Furthermore, with investment funds specializing to extreme degrees these days1, funds can focus on what they have specialized in, while letting the collaborative agency facilitate other aspects of the business. This allows them to keep the main thing the main thing so they can keep investors happy and informed, as well as assist their portfolio companies with more high value activities.
Not only does outsourcing provide more expertise with experienced professionals, but it tends to cost less than hiring someone within the fund or directly at the portfolio companies to manage these responsibilities. VC start-ups are staying private for an average of eight years longer than they would have back in 2000. It only makes sense to provide them with an experienced team for business development, marketing, and more. Without a team, the firm must manage all of this themselves or, for example, hire a business development manager. The average venture capital business development manager salary is nearly $80,000, not to mention additional benefits and expenses. Eight additional years of paying this salary (not including escalators and other contractual advancements) raises that investment to $640,000 allocated towards one person, when a team of experts can be hired to do an even better job.

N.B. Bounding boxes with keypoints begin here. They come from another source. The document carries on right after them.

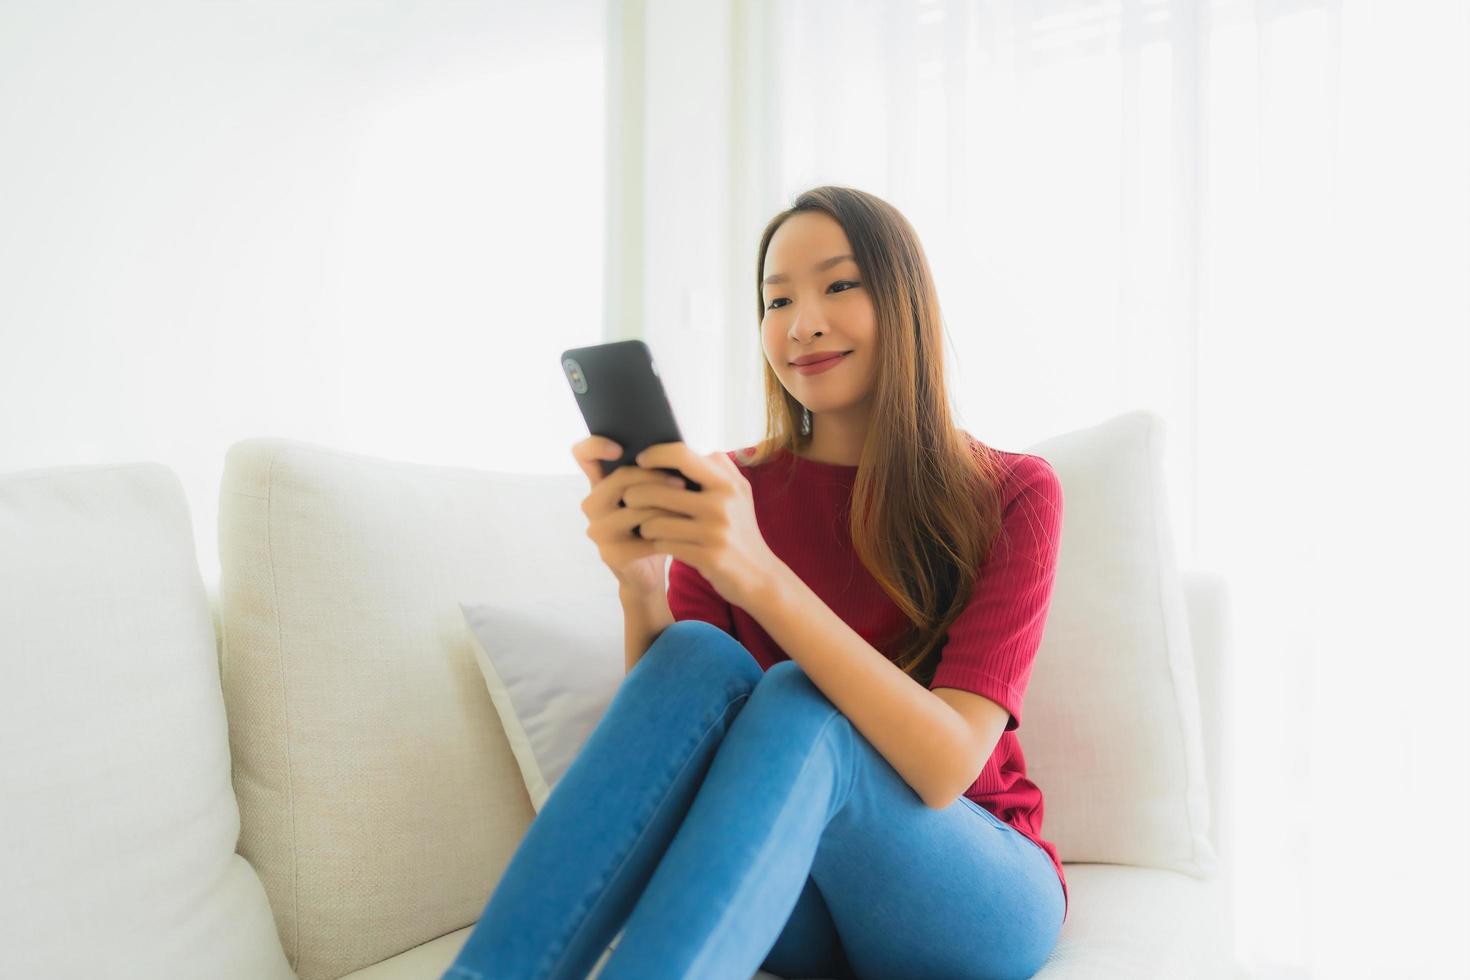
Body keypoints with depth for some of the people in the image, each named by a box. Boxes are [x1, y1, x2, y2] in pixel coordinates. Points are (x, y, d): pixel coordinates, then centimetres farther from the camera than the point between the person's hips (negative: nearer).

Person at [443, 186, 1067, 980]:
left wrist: (762, 578, -36)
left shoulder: (1011, 495, -8)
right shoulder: (728, 490, -1)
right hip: (784, 902, 2)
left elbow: (946, 768, -22)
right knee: (699, 655, -27)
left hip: (977, 899, -2)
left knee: (794, 705, -32)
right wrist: (640, 588, -27)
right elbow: (670, 743, -6)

Over the last decade, the appeal of going public has decreased as companies do not want to deal with inevitable scrutiny after releasing financials and other information. There has actually even been a shift of public companies switching back to private, with 8 out of 10 of the largest buyouts being Public 2 Private (P2P)4. Many companies would rather stay private, or be bought out through M&A, than to receive heat from the public. If a start-up does not go public, having that business development manager can continue as a growing yearly expense (regardless of value), even if the business isn’t in a growth or blitzscaling stage. Similar to the recession from a decade ago, companies are thinning out and hiring more contractors because it is a more manageable and flexible commitment.
Further along this line, “We are starting to see some changes that may signal a strategy shift by private equity to help struggling portfolio companies amid the crisis. Additional stake purchases by private equity investors are up by count and volume compared to same period last year and second- and third-round funding’s are also up from last year. Both are ways to inject cash into companies that need it most now.”5
In volatile times, more of the focus should be on what can be controlled. “Leaders should identify digital innovations such as business intelligence, big data analytics, machine learning, and business processes automation to help companies evolve and gain the skills needed for better performance and outpacing the competitors.”4
While not every business model is 100% perfect, and there are pros and cons to each, there are certainly many advantages both financially and operationally to leveraging a consulting firm to assist funds and their portfolio companies with scaling. Regardless of whether the macro environment is volatile and capital is tougher to come by, or when conditions are great and capital is flowing freely, running a tight ship focused on streamlining, growth, and ROI will always be in style and appreciated.